Em reunião conjunta na Liderança do PDT na Câmara dos Deputados, nesta quarta-feira(14), partidos da base aliada na Câmara , com apoio da base no Senado, fecharam acordo sobre o reajuste para os aposentados. Líderes do PDT, PR, PV, PSB e PSOL concordaram com o reajuste de 7,71% aos aposentados que recebem acima de um salário mínimo. O valor equivale à reposição da inflação mais 80% da variação do PIB.


Para o Líder do PDT, deputado Dagoberto Nogueira(MS), um reajuste menor que esse acordado entre os líderes ficará difícil de aprovar. “Essa decisão conjunta é um avanço. Senadores, deputados e todas as federações de aposentados decidiram juntos o percentual. Ou votamos 7,71% ou o parecer do relator corre o risco de ser derrubado pela base”, afirmou o pedetista.

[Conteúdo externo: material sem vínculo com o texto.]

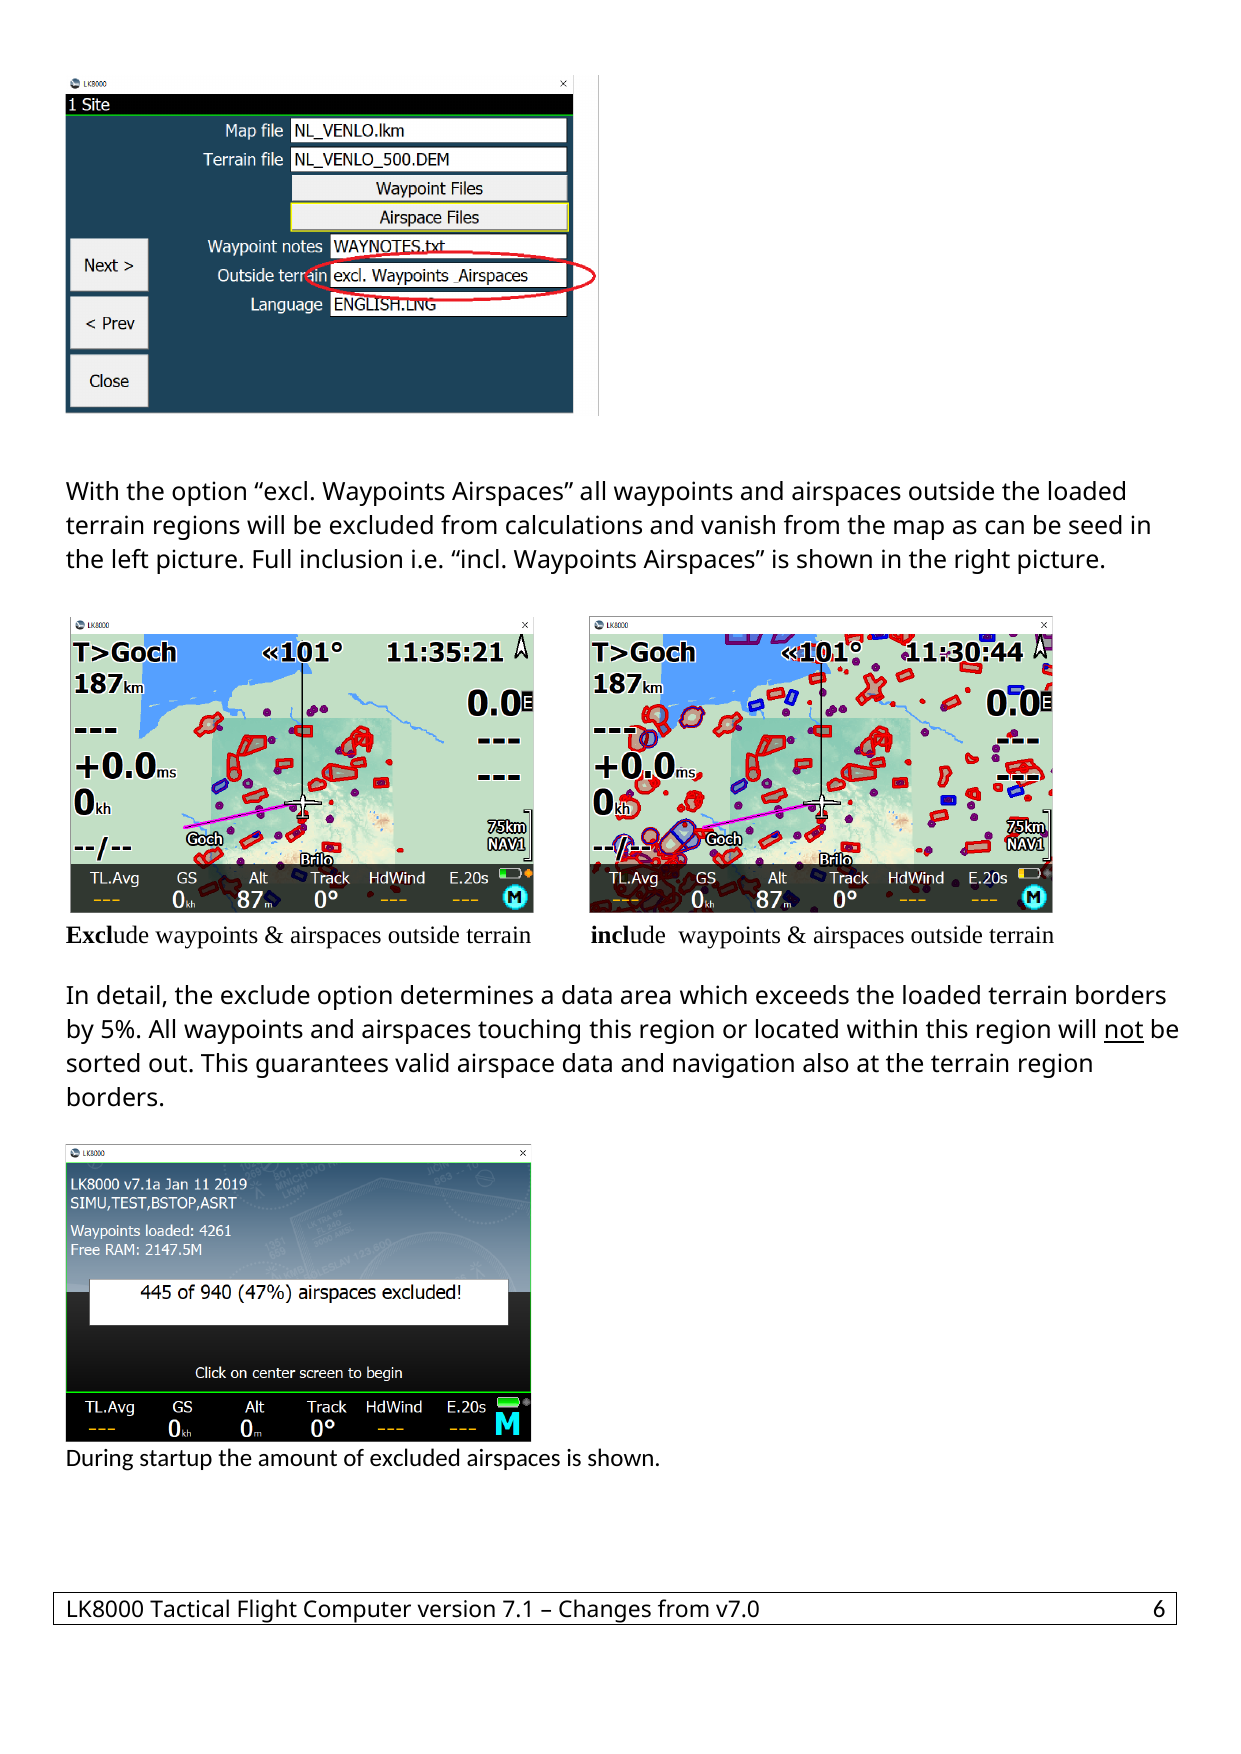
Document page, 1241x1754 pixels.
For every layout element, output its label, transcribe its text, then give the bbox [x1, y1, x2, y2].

text With the option “excl. Waypoints Airspaces” all waypoints and airspaces outside the loaded terrain regions will be excluded from calculations and vanish from the map as can be seed in the left picture. Full inclusion i.e. “incl. Waypoints Airspaces” is shown in the right picture. [66, 473, 1181, 575]
picture [65, 75, 600, 416]
text During startup the amount of excluded airspaces is shown. [66, 1442, 1181, 1472]
picture [65, 1144, 532, 1442]
picture [70, 617, 534, 913]
text In detail, the exclude option determines a data area which exceeds the loaded terrain borders by 5%. All waypoints and airspaces touching this region or located within this region will not be sorted out. This guarantees valid airspace data and navigation also at the terrain region borders. [66, 978, 1181, 1114]
picture [589, 616, 1053, 913]
text Exclude waypoints & airspaces outside terrain include waypoints & airspaces outside terrain [66, 920, 1181, 949]
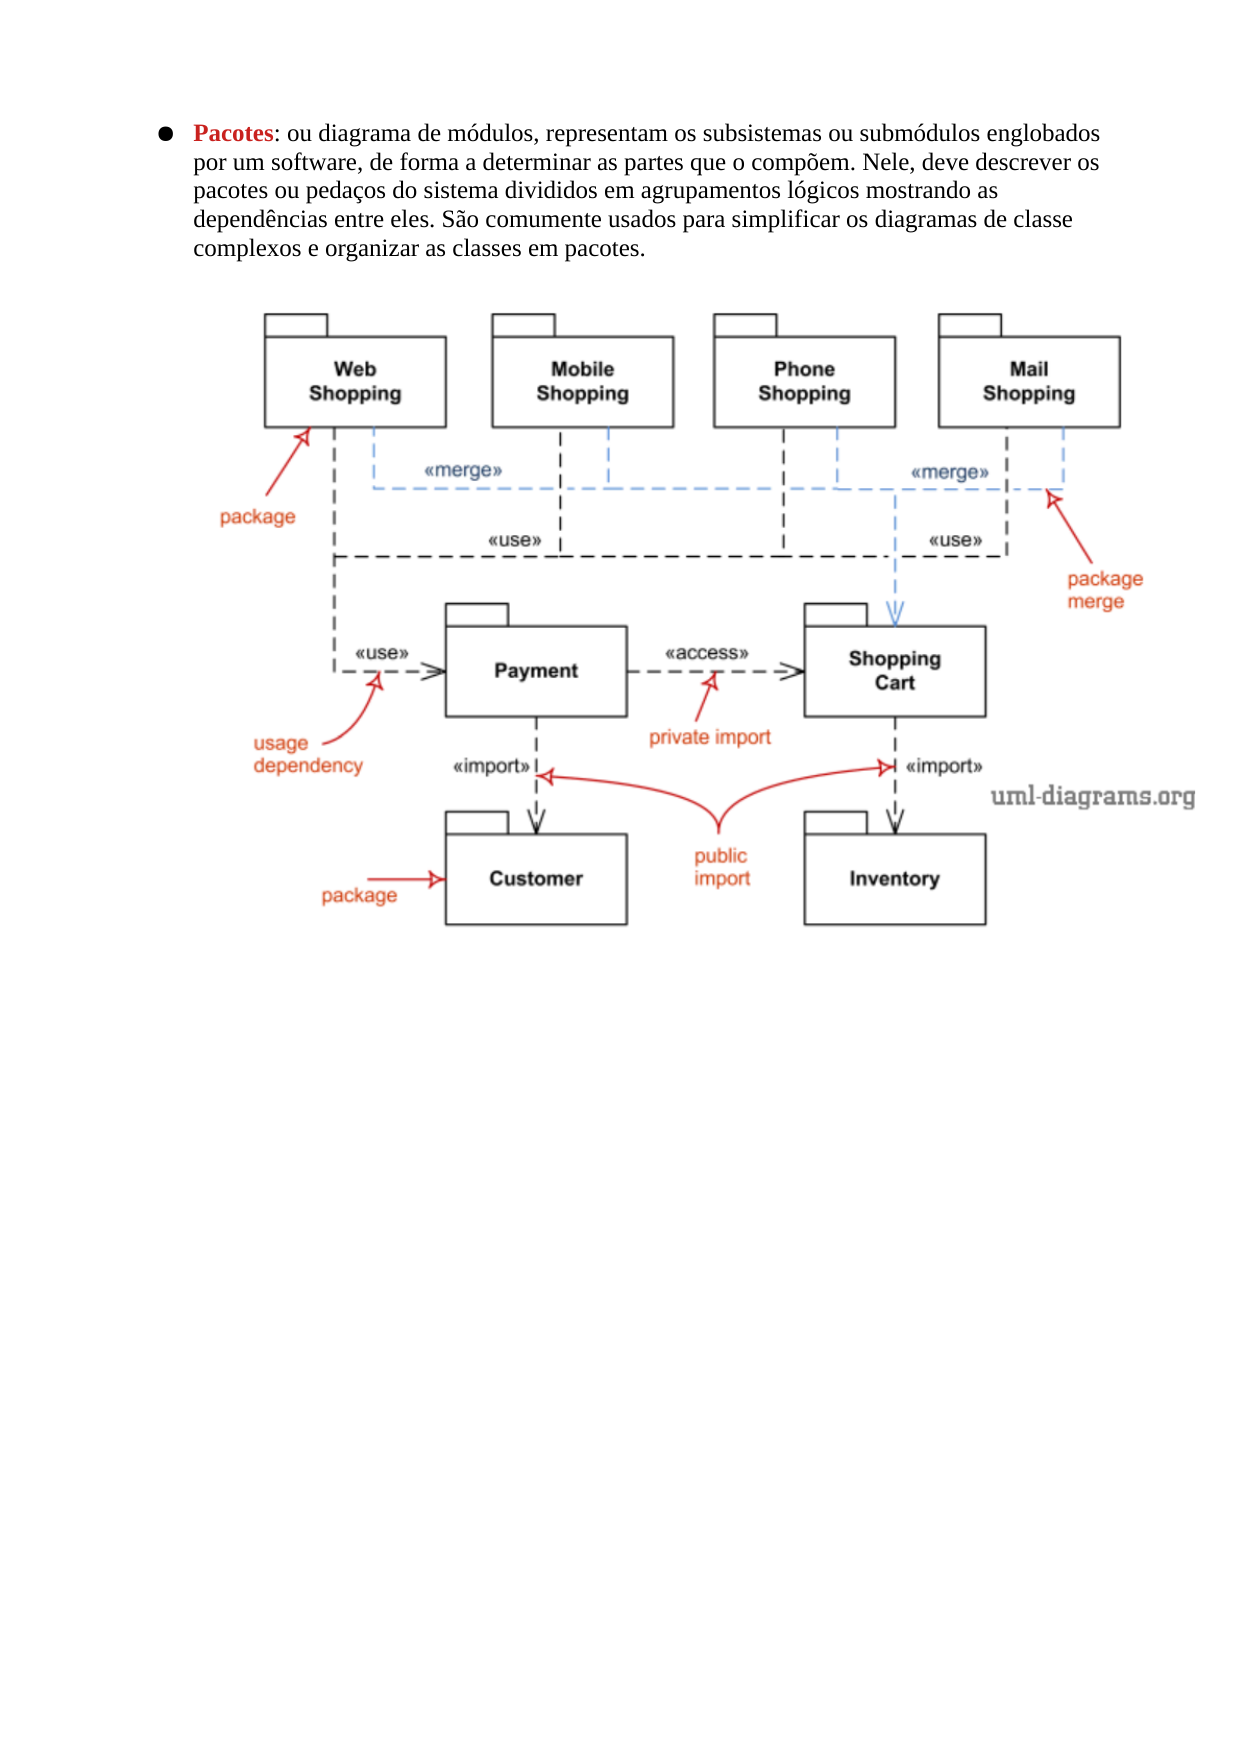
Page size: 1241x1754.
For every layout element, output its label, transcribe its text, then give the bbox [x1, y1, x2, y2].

Dagoberto disse, ainda, que apesar de haver os que defendem que a reposição da inflação deveria ser de 100%, o acordo para aprovar o mesmo percentual na Câmara e no Senado evita desgaste político de uma das Casas ficar com a imagem de “vilã” ou “boazinha” em ano eleitoral. Para o líder, um aumento maior, também, dificultaria ou mesmo inviabilizaria a votação da matéria ainda este ano.

O impasse em torno do índice do reajuste já dura quase um mês. A medida provisória (MP 475/09) enviada pelo Executivo concedeu o aumento de 6,14%, mas, pressionado por partidos aliados, o governo cedeu e aceitou mudar o índice para 7%, o que corresponde à inflação de 2009 mais dois terços da alta do PIB de 2008.
O ministro da Fazenda, Guido Mantega, afirmou que vai recomendar a Lula o veto a qualquer reajuste maior que 6,14%. O ministro argumentou que o reajuste de 6,14% já garante o ganho real aos beneficiários da Previdência. “Vamos indicar ao presidente o veto, caso haja proposta com valor maior.” Alguns parlamentares consideraram que Mantega fez o jogo para pressionar um acordo no índice de 7%. 

O líder do governo na Câmara e relator da MP dos aposentados, deputado Cândido Vaccarezza (PT-SP), anunciou no plenário que, em seu parecer, aumentará a correção de 6,14%, prevista no texto original, para 7%. 

Dagoberto acredita que até o dia 27 de abril, prazo estipulado pelos líderes da base para votar a MP, será possível “sensilibilizar” o relator e o governo para aprovar os 7,71%.